Question

Use the limit definition of the derivative
f(x)=1/(x+3)
f'(-6)
f'(-4)

Answer 1

@zepdrix

Answer 2

please help me :(

Answer 3

\[\large \color{orangered}{f(x)=\frac{1}{x+3}}\]The Limit Definition of the Derivative:\[\large f'(x)=\lim_{h \rightarrow 0}\frac{f(x+h)-\color{orangered}{f(x)}}{h}\]

See the part that I colored orange in the definition? We can plug that right in. But we also need to plug in \(f(x+h)\) correctly.

Answer 4

\[\large f(\color{royalblue}{x})=\frac{1}{\color{royalblue}{x}+3}\]\[\large f(\color{royalblue}{x+h})=\frac{1}{\color{royalblue}{x+h}+3}\]Understand that part? :)

Answer 5

sorry i will ba back in 30 mins so sorry

Answer 6

lol c: k

Answer 7

Hello are you there?

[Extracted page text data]
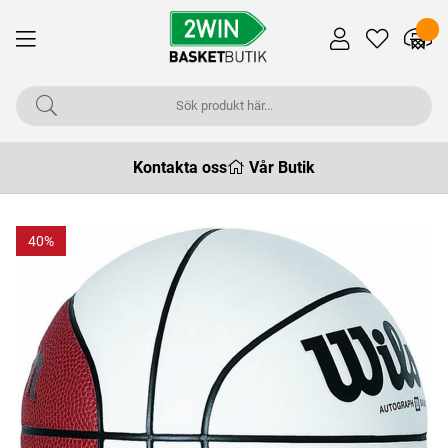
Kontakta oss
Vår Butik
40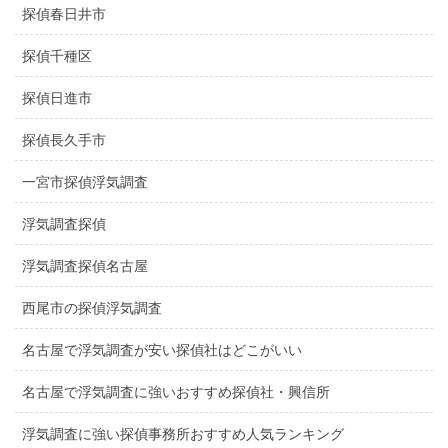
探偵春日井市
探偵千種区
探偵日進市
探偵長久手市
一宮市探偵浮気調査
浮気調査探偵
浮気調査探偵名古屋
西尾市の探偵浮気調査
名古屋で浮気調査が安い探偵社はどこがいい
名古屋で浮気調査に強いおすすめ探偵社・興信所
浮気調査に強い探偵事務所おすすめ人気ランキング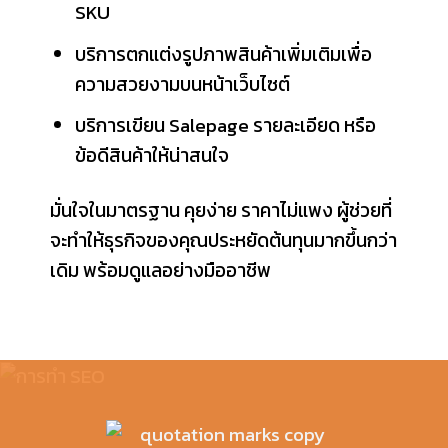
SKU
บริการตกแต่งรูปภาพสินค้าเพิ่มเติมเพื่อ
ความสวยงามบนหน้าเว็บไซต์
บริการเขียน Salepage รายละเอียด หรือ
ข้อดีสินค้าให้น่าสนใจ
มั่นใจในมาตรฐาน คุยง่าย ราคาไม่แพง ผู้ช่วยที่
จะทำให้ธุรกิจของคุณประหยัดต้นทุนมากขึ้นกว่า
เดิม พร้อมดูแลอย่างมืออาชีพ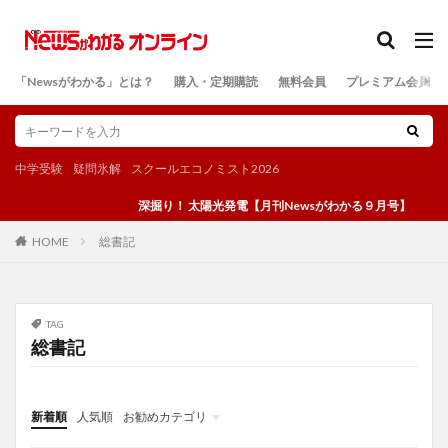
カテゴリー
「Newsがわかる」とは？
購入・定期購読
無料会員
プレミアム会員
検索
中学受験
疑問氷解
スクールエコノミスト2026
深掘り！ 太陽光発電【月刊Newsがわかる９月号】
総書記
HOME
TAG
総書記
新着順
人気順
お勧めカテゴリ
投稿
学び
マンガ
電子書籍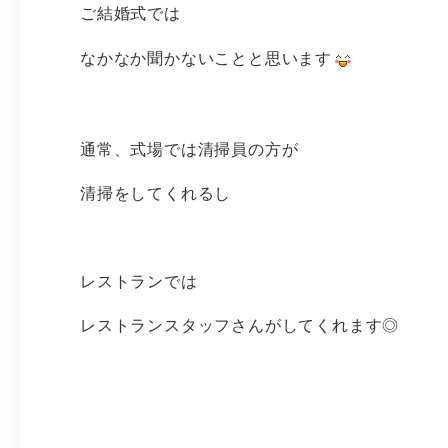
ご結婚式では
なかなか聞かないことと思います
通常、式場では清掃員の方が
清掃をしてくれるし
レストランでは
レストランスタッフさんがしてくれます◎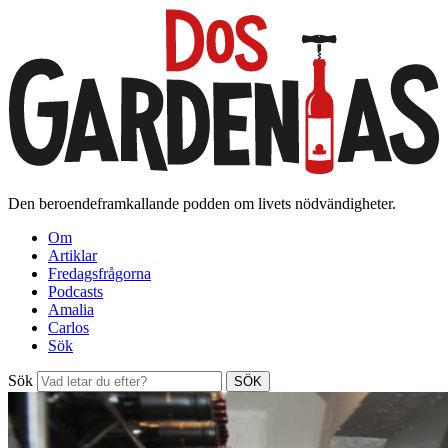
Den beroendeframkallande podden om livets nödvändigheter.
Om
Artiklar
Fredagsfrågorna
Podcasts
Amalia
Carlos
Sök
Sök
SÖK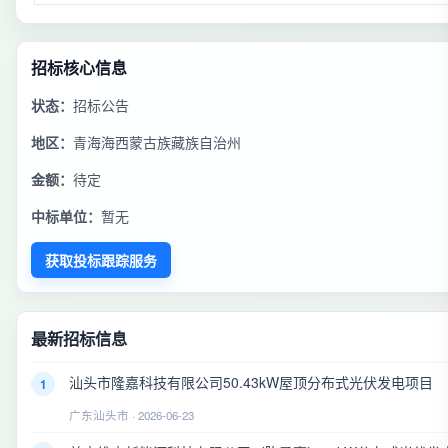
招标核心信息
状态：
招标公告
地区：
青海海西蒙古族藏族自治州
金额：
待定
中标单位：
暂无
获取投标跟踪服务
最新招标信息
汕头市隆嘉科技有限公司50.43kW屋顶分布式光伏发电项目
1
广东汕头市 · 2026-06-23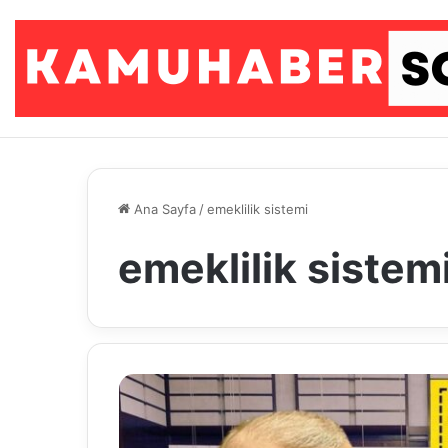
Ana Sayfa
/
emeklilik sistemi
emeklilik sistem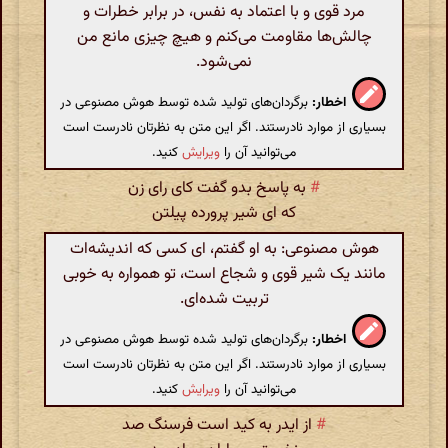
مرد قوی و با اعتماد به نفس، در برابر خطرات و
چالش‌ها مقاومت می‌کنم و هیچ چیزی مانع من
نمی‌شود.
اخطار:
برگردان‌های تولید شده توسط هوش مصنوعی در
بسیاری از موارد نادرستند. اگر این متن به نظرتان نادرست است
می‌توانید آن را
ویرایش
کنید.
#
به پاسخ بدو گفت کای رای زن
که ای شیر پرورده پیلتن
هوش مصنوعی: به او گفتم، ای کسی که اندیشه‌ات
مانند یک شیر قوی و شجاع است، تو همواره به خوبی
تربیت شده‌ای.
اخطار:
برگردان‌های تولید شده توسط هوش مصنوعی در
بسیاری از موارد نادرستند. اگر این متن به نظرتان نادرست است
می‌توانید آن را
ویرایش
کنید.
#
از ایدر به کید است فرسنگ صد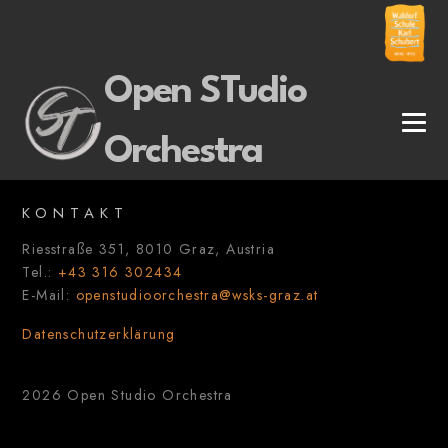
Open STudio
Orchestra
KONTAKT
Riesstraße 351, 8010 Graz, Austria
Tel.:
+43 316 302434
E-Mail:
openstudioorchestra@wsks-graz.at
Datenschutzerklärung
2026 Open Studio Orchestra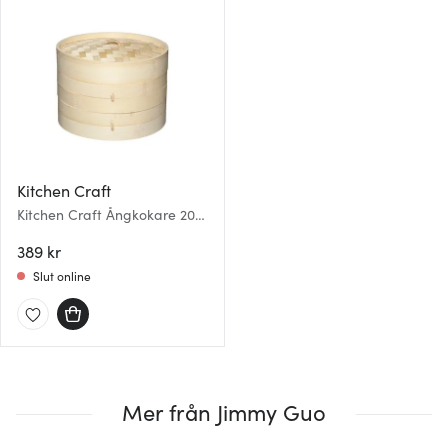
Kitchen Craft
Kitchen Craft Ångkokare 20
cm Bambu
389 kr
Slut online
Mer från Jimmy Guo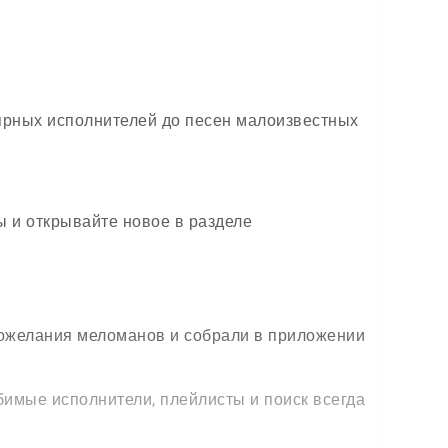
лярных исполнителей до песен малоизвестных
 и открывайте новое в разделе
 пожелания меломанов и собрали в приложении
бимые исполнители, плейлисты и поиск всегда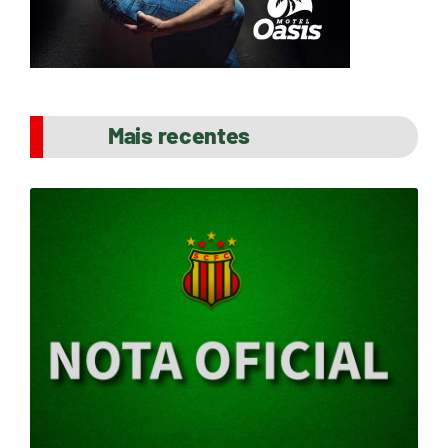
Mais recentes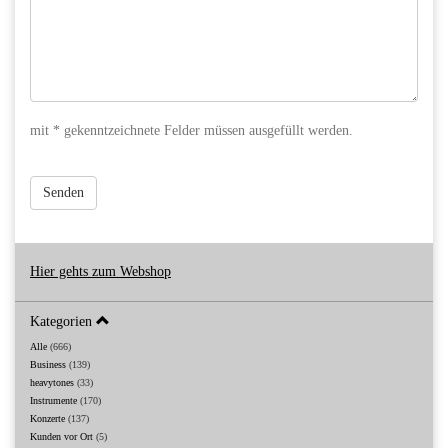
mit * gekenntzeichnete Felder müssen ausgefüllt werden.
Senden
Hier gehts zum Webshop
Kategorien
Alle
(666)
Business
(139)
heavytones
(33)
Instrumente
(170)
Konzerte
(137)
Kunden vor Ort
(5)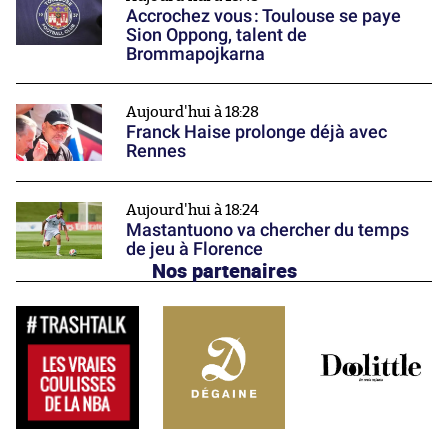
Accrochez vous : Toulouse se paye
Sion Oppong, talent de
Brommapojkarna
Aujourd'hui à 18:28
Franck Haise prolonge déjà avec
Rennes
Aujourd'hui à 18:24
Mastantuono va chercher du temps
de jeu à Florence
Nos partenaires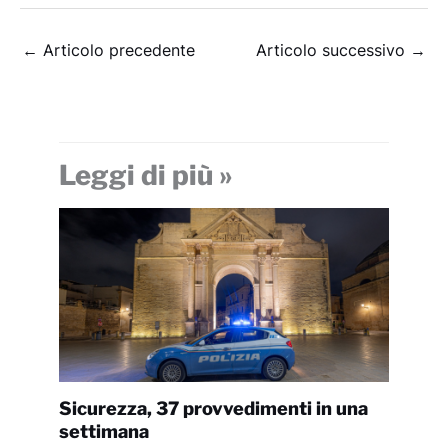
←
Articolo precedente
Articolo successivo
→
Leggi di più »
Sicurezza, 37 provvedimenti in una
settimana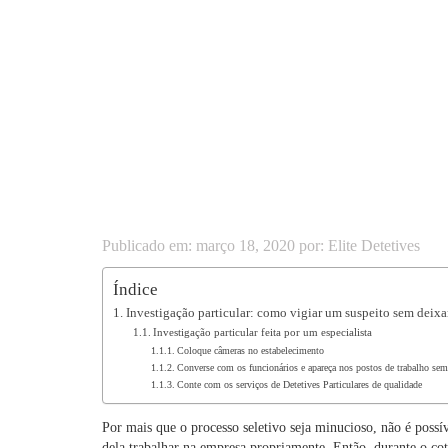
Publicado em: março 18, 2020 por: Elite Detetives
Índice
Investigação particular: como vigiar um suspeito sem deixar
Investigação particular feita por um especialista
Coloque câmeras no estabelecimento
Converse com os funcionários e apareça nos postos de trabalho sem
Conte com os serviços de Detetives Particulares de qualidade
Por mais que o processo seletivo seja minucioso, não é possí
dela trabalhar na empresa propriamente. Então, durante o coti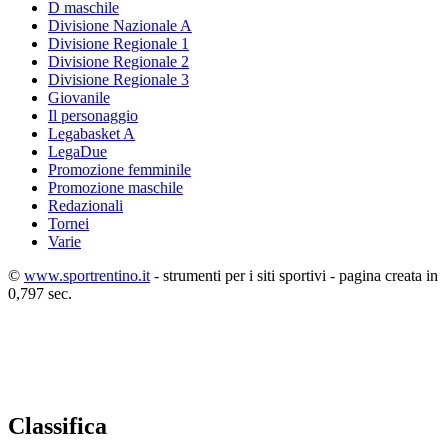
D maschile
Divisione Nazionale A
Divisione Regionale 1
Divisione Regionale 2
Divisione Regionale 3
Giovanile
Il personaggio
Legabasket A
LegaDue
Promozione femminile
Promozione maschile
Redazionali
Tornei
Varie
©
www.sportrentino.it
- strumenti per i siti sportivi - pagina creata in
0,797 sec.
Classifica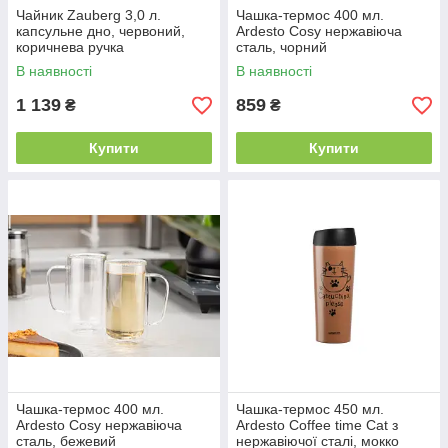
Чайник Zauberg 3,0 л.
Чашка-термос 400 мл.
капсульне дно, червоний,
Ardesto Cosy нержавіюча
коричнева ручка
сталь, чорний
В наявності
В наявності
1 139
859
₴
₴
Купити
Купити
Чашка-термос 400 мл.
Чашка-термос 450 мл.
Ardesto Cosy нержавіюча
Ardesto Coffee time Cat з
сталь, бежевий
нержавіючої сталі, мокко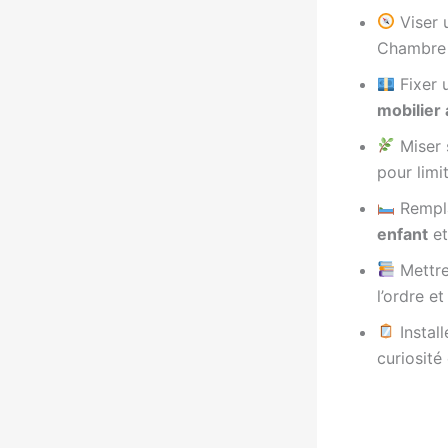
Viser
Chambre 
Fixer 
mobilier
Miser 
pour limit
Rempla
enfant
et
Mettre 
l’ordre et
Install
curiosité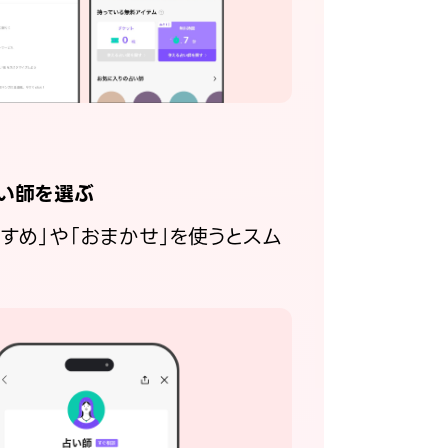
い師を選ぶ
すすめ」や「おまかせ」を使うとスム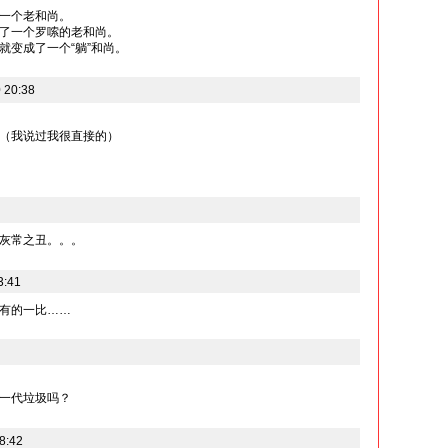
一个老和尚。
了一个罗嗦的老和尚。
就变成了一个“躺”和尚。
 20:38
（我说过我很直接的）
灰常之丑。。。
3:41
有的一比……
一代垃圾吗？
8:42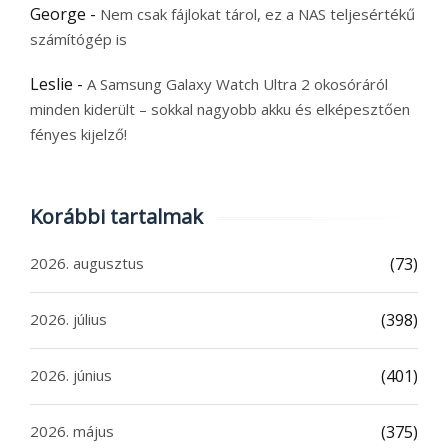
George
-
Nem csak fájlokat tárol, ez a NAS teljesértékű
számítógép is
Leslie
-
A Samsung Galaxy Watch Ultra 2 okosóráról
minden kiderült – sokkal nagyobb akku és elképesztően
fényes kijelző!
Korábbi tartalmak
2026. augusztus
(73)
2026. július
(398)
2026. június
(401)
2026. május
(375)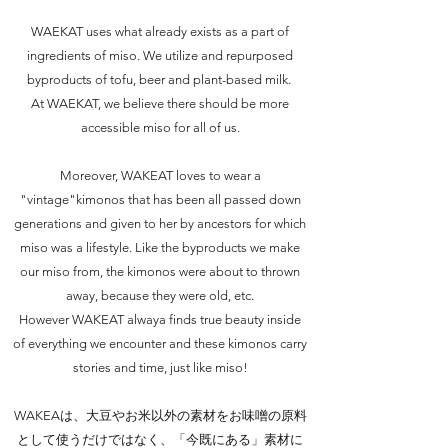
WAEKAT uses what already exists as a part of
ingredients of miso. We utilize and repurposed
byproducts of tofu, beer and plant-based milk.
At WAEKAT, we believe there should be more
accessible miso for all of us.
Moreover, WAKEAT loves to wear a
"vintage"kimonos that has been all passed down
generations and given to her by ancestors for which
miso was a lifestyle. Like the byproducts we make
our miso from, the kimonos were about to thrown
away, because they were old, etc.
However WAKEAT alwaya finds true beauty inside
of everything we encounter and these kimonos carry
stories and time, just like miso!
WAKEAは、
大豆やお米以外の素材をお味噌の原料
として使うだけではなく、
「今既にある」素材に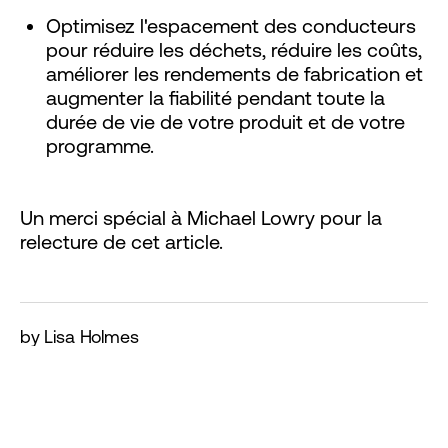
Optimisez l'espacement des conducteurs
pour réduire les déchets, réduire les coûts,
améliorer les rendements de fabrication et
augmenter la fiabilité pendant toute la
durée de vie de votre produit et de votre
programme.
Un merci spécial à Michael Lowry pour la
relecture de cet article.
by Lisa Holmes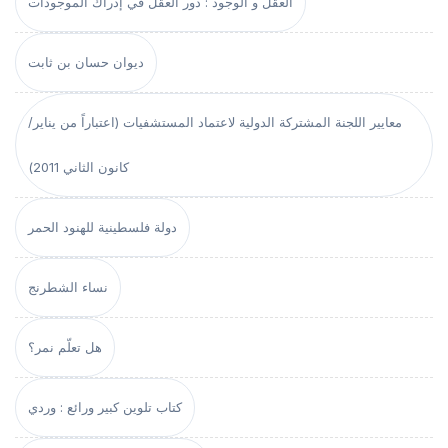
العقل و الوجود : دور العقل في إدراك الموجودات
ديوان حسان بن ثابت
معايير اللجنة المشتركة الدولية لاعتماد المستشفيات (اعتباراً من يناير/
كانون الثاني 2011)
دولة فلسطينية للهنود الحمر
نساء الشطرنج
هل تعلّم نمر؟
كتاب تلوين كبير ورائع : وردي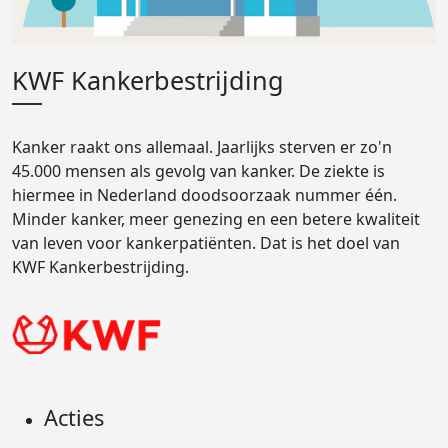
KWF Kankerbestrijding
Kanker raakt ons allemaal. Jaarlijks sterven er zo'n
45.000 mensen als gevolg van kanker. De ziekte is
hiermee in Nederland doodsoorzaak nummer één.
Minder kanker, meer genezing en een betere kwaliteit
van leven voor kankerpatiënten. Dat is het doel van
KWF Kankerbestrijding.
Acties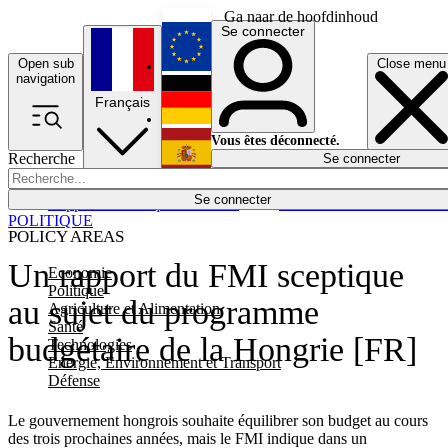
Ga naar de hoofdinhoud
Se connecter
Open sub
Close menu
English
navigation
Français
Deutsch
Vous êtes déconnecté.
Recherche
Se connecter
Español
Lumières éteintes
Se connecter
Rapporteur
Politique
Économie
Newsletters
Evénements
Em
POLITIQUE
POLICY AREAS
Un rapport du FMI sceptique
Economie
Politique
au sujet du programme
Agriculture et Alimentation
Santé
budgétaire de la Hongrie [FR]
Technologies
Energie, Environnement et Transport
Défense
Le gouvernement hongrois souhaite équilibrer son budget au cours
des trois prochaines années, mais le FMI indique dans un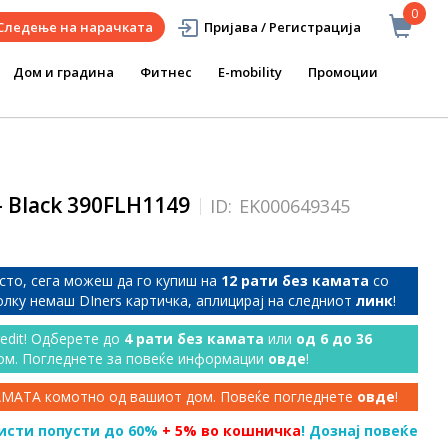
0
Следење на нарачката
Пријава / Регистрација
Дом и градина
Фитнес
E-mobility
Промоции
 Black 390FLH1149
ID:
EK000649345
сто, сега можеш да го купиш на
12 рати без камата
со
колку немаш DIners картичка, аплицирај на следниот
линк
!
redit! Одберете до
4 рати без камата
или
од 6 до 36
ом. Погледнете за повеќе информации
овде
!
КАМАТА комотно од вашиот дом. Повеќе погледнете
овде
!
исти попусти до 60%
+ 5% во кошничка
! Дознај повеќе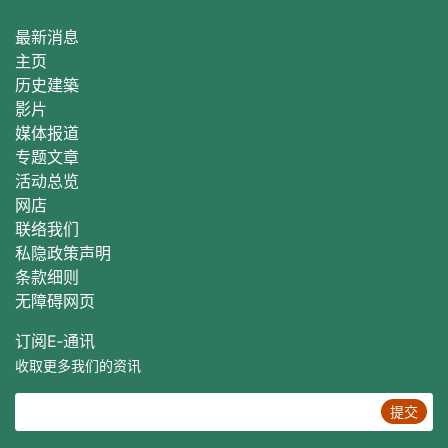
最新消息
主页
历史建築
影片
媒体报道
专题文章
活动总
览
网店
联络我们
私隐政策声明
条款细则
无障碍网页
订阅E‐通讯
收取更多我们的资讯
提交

## [REQUIREMENT A]
Can you restate the paragraph in the derivative thread that begins "See the part that I colored orange" more briefly, keeping its main facts?
## [REQUIREMENT B]
How would you extend the derivative thread past its final post?

## [YOUR RESPONSE A]
The orange-highlighted f(x) in the definition can be substituted directly, but f(x+h) must also be substituted correctly.

## [YOUR RESPONSE B]
Answer 8

@zepdrix

Answer 9

\[f'(x)=\lim_{h\to 0}\frac{f(x+h)-f(x)}{h}\\
\color{red}{f'(x)=\lim_{h\to 0}\frac{\frac{1}{x+h+3}-\frac{1}{x+3}}{h}}\\
f'(x)=\lim_{h\to 0}\frac{\frac{x+3}{(x+h+3)(x+3)}-\frac{x+h+3}{(x+3)(x+h+3)}}{h}\\
f'(x)=\lim_{h\to 0}\frac{\frac{x+3-x-h-3}{(x+h+3)(x+3)}}{h}\\
f'(x)=\lim_{h\to 0}\frac{\frac{x+3-x-h-3}{(x+h+3)(x+3)}}{h}\]
Does that help? The red part is what @zepdrix was talking about.

Answer 10

no im confused from the start, why its 1/x+h+3?

Answer 11

Like @zepdrix said,
\[f(x)=\frac{1}{x+3}, \text{ so}\\
f(x+h)=\frac{1}{(x+h)+3}\]

Answer 12

Oh i see :)

Answer 13

thank you! can i ask more question?

Answer 14

Start another thread. It's getting messy with all these replies.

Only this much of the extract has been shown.